Entrevista Com O Especialista Em Branding Andy Stalman

Entrevista Com O Especialista Em Branding Andy Stalman

Andy Stalman é considerado um dos especialistas mais conceituados do mundo em branding, estratégia de marca, pessoal ou de empresa, que contém todos os parâmetros que podem nos diferenciar dos outros. O profissional argentino acaba de publicar Brandoffon (Gestão 2000), em que as marcas são o ponto de partida para uma reflexão mais profunda: Que tipo de humanidade, estamos a criar ou que tipo de sociedade estamos construindo.

Stalman acredita que toda pessoa ou empresa que quiser ser relevante no século XXI deve ter uma presença online e não dar as costas para as emoções. Ainda assim, o autor não tem dúvidas de que “o importante da alma não tem apenas que ver com as emoções, mas com a autenticidade. Que o que se pensa, o que sente, o que se diz e o que se faz seja consistente”. Se você é protagonista, você pode construir o futuro, enquanto que, se você é espectador, então, não haverá balcão de reclamações, estará no outro.”

Pegar a luva e lhe lançamos a ele a mesma questão: “Eu sou argentino, não me resta outra que ser protagonista”. Vamos começar, se lhe parece, pela base. Qual é a diferença entre as ações de branding e marketing? O branding é o que você é, enquanto que o marketing é contar aos outros o que és. O branding é a sua personalidade, a sua alma, seu DNA, sua essência, seu espírito e tudo aquilo que te faz diferente dos outros.

O marketing é como ligar ou como chega-se a pessoas a partir dessa essência. O que pesa mais em uma marca? Nenhuma das duas é mais importante que a outra, têm que trabalhar de forma integrada. De fato, a minha proposta é usar o neologismo brandketing: o branding sem marketing não tem voz, mas o marketing sem o branding não tem alma. Fala de uma nova etapa de vida que catalogado como ‘Era Digital’. O quer dizer com isso que as marcas que não estão na internet acabarão desaparecendo? A realidade da internet é como a eletricidade: não se concebe o mundo sem ela. Não é algo que possa apertar um botão e desligar.

  • você Evita spam
  • Adaptado para a plataforma onde será publicado (extensão, formato, etc)
  • 3 Medição de desempenho
  • Número de visitas aos seus post
  • Qual é o engagement (desempenho) das publicações
  • Não ter definido bem os kpis de marketing

As marcas que estão apenas no espaço físico e ignorem o digital, é muito provável que acabem desaparecendo. Também é certo que não haverá quem te dizer que 90% do sector do retalho, de venda a retalho, se ainda está fazendo no espaço físico, e terão razão. Não há que esquecer que a internet tem apenas 25 anos, enquanto que a nossa história tem milhares de anos. Estamos escrevendo a história digital em primeira pessoa.

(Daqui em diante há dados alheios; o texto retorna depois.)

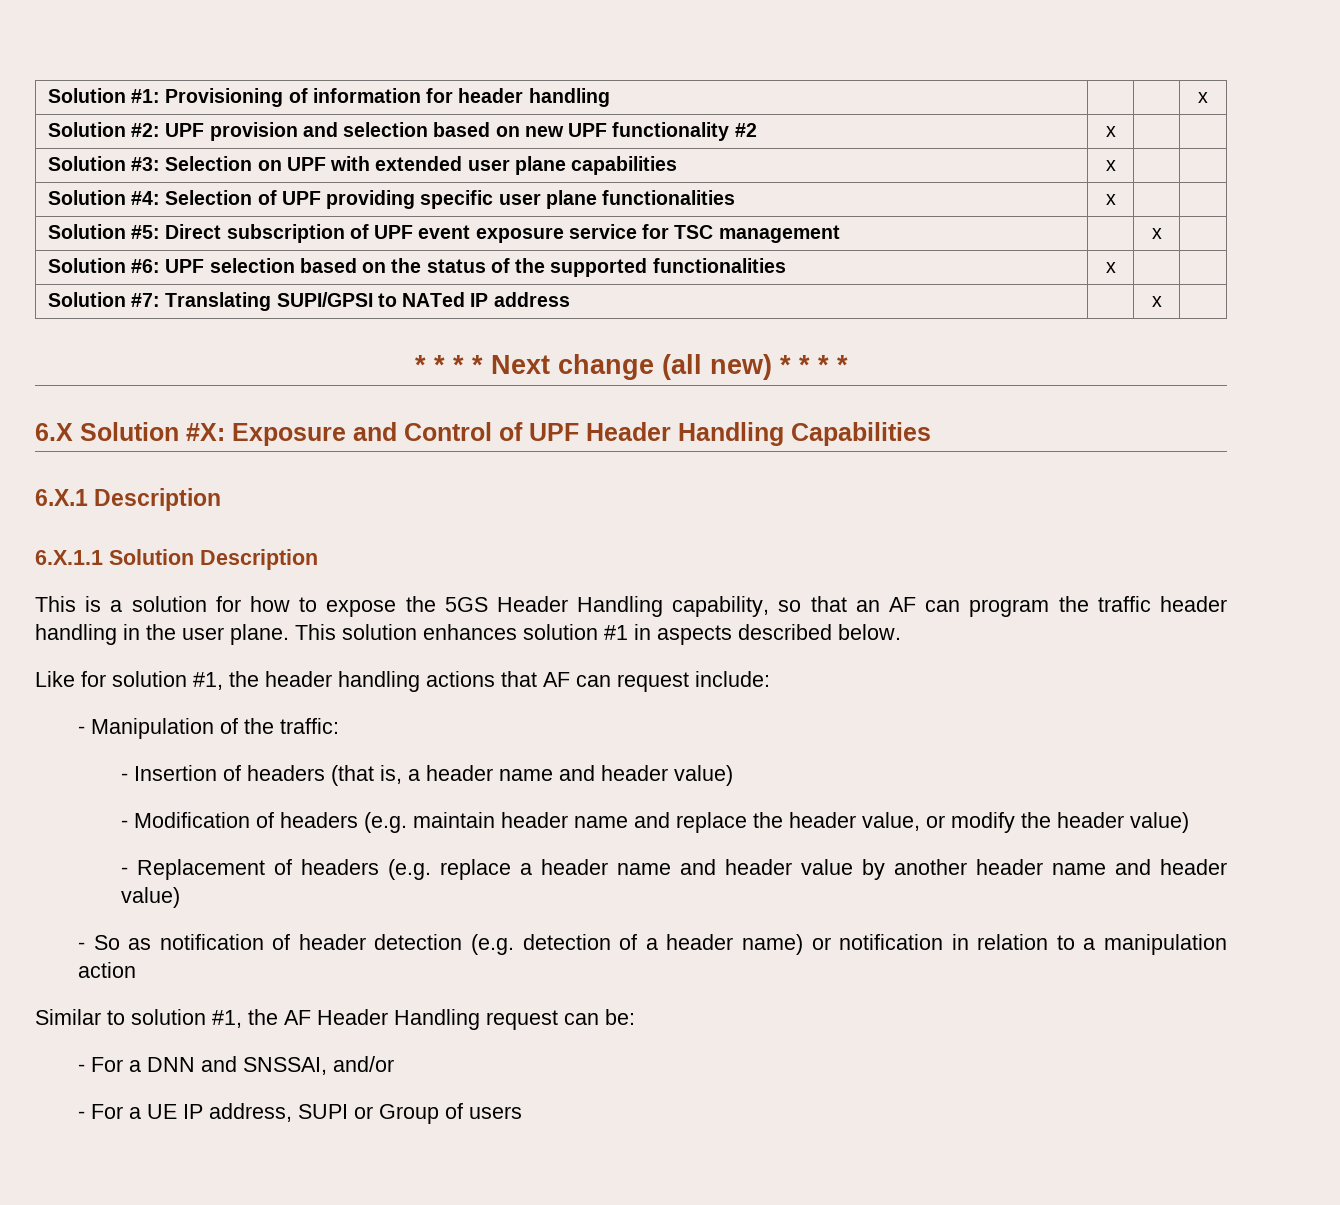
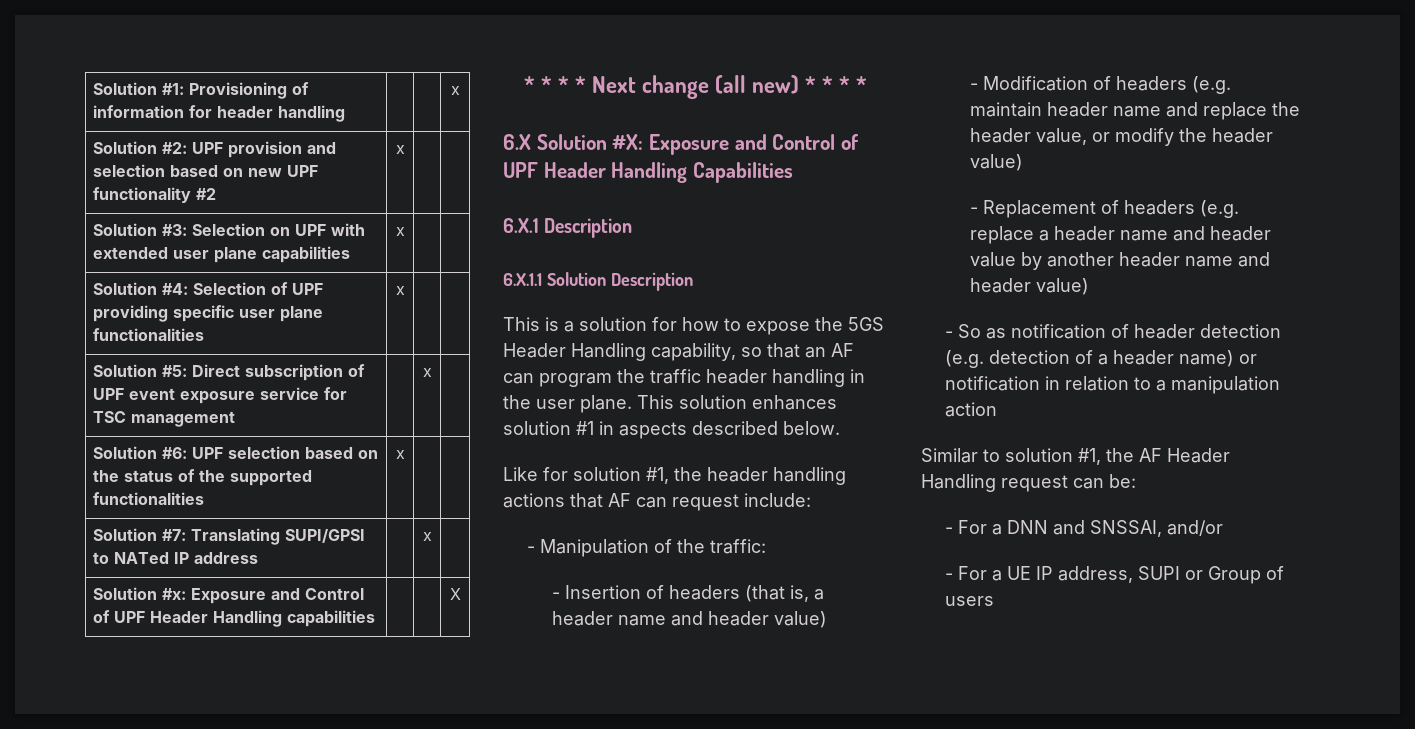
(1162, 301) none -> [93,587,365,604] [93,610,376,627] [449,588,461,600] // Solution #x: Exposure and Control of UPF Header Handling capabilities | | | X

será que Isso gera desconfiança nas empresas? A maioria das empresas estão desorientadas, com medo, incerteza e tentam descobrir um novo território com mapas antigos. As pessoas nos custa sair da nossa zona de conforto. Será que acontece o mesmo com as empresas nesse cenário que me descreve? As empresas líderes são aquelas que estão sempre fora da zona de conforto, que sempre tentam pensar e criar algo novo.

o Google se autodefine como uma empresa que está sempre aprendendo. Não é por acaso que a marca Google seja a segunda marca mais valiosa do mundo e que a sua empresa seja a segunda mais valiosa do mundo por capitalização em bolsa. A zona de conforto é uma armadilha mortal para as empresas, a verdadeira inovação e o verdadeiro descoberta começa saindo dessa área.

informa em seu livro que as empresas tenham subestimado os recursos que têm para se comunicar. A maioria das empresas, como não tem claro o que é o branding e o marketing, não se dão conta de que, como se atende ao telefone é parte da construção da marca, por exemplo. Há outros: como falam seus empregados, como se vestem, como se comunicam seus edifícios, como falam seus caminhões, como é o seu site ou suas redes sociais. Muitas empresas procuram o seu grande momento na rede social e não sabem nem atender o telefone.

A construção de marca não está sendo bem explorada pela maioria das empresas; se se dessem conta da quantidade de recursos de que dispõem seriam muito mais eficazes e eficientes. Nesta era globalizada, Agora mesmo, é difícil diferenciar, já que a maioria das empresas preferem encaixar a se destacar e, ante o medo, preferem procurar uma segurança que, na realidade, é a insegurança.

eu Diria que é muito mais fácil se destacar porque a maioria das empresas não o fazem. Se você é corajoso e tem uma visão que deixe claro quem você é e no que você quer ser diferente, se destacar não é tão difícil. Eu penso que está tudo muito “comoditizado’. O que significa para você se diferenciar? Que quando falam de ti se reconheçam acima do resto.